Work instruction
The listing below should be printed exactly, though its pictures must not be.
Records to use: Begin
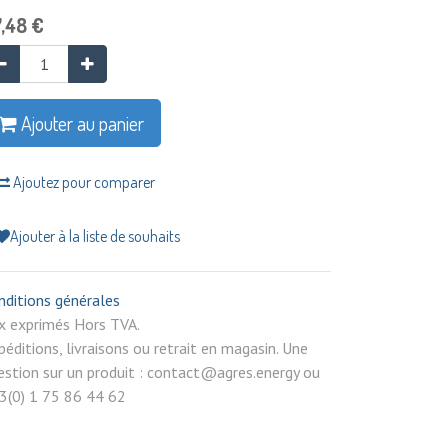
,48
€
Ajouter au panier
Ajoutez pour comparer
Ajouter à la liste de souhaits
nditions générales
rix exprimés Hors TVA.
péditions, livraisons ou retrait en magasin. Une
estion sur un produit : contact@agres.energy ou
3(0) 1 75 86 44 62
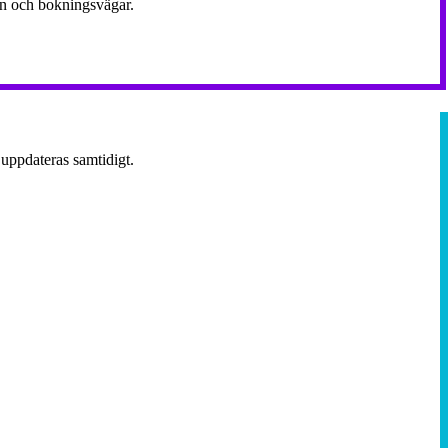
ion och bokningsvägar.
 uppdateras samtidigt.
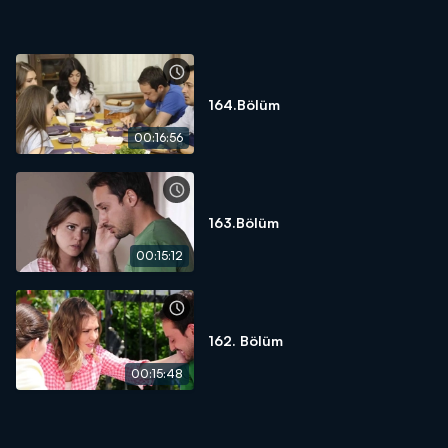
164.Bölüm
00:16:56
163.Bölüm
00:15:12
162. Bölüm
00:15:48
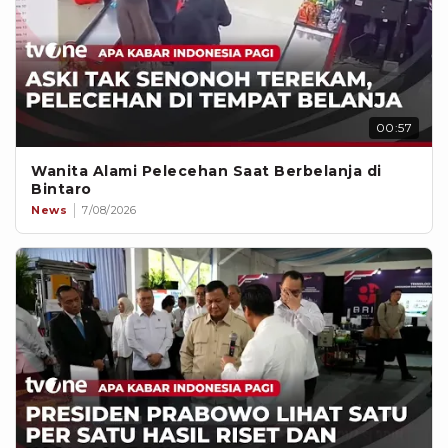
00:57
Wanita Alami Pelecehan Saat Berbelanja di
Bintaro
News
7/08/2026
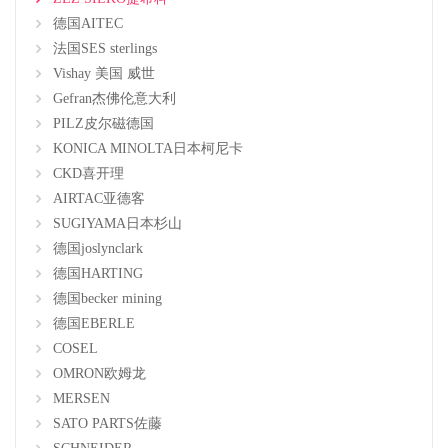
德国AITEC
法国SES sterlings
Vishay 美国 威世
Gefran杰佛伦意大利
PILZ皮尔磁德国
KONICA MINOLTA日本柯尼卡
CKD喜开理
AIRTAC亚德客
SUGIYAMA日本杉山
德国joslynclark
德国HARTING
德国becker mining
德国EBERLE
COSEL
OMRON欧姆龙
MERSEN
SATO PARTS佐藤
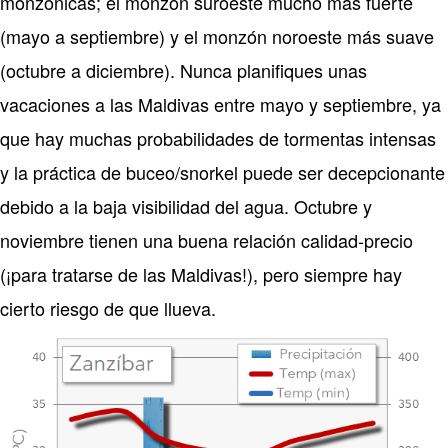
monzónicas; el monzón suroeste mucho más fuerte
(mayo a septiembre) y el monzón noroeste más suave
(octubre a diciembre). Nunca planifiques unas
vacaciones a las Maldivas entre mayo y septiembre, ya
que hay muchas probabilidades de tormentas intensas
y la práctica de buceo/snorkel puede ser decepcionante
debido a la baja visibilidad del agua. Octubre y
noviembre tienen una buena relación calidad-precio
(¡para tratarse de las Maldivas!), pero siempre hay
cierto riesgo de que llueva.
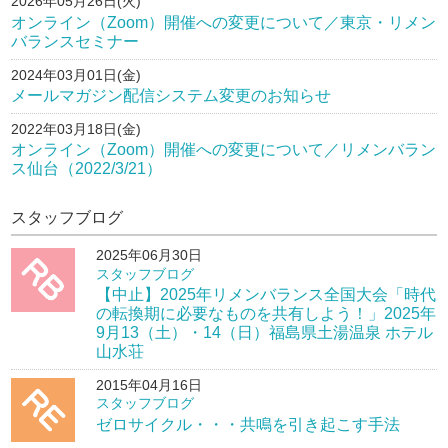
2026年05月26日(火)
オンライン（Zoom）開催への変更について／東京・リメン
バランスセミナー
2024年03月01日(金)
メールマガジン配信システム変更のお知らせ
2022年03月18日(金)
オンライン（Zoom）開催への変更について／リメンバラン
ス仙台（2022/3/21）
スタッフブログ
2025年06月30日
スタッフブログ
【中止】2025年リメンバランス全国大会「時代
の転換期に必要なものを共有しよう！」2025年
9月13（土）・14（日）福島県土湯温泉 ホテル
山水荘
2015年04月16日
スタッフブログ
ゼロサイクル・・・共鳴を引き起こす手法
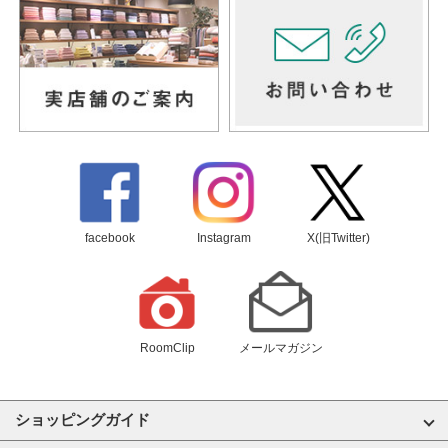
facebook
Instagram
X(旧Twitter)
RoomClip
メールマガジン
ショッピングガイド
Records to use: End
Answer for the task
,48
€
Ajouter au panier
Ajoutez pour comparer
Ajouter à la liste de souhaits
nditions générales
rix exprimés Hors TVA.
péditions, livraisons ou retrait en magasin. Une
estion sur un produit : contact@agres.energy ou
3(0) 1 75 86 44 62
ion och bokningsvägar.
 uppdateras samtidigt.
164.Bölüm
00:16:56
163.Bölüm
00:15:12
162. Bölüm
00:15:48
00:57
Wanita Alami Pelecehan Saat Berbelanja di
Bintaro
News
7/08/2026
德国AITEC
法国SES sterlings
Vishay 美国 威世
Gefran杰佛伦意大利
PILZ皮尔磁德国
KONICA MINOLTA日本柯尼卡
CKD喜开理
AIRTAC亚德客
SUGIYAMA日本杉山
德国joslynclark
德国HARTING
德国becker mining
德国EBERLE
COSEL
OMRON欧姆龙
MERSEN
SATO PARTS佐藤
monzónicas; el monzón suroeste mucho más fuerte
(mayo a septiembre) y el monzón noroeste más suave
(octubre a diciembre). Nunca planifiques unas
vacaciones a las Maldivas entre mayo y septiembre, ya
que hay muchas probabilidades de tormentas intensas
y la práctica de buceo/snorkel puede ser decepcionante
debido a la baja visibilidad del agua. Octubre y
noviembre tienen una buena relación calidad-precio
(¡para tratarse de las Maldivas!), pero siempre hay
cierto riesgo de que llueva.
2026年05月26日(火)
オンライン（Zoom）開催への変更について／東京・リメン
バランスセミナー
2024年03月01日(金)
メールマガジン配信システム変更のお知らせ
2022年03月18日(金)
オンライン（Zoom）開催への変更について／リメンバラン
ス仙台（2022/3/21）
スタッフブログ
2025年06月30日
スタッフブログ
【中止】2025年リメンバランス全国大会「時代
の転換期に必要なものを共有しよう！」2025年
9月13（土）・14（日）福島県土湯温泉 ホテル
山水荘
2015年04月16日
スタッフブログ
ゼロサイクル・・・共鳴を引き起こす手法
facebook
Instagram
X(旧Twitter)
RoomClip
メールマガジン
ショッピングガイド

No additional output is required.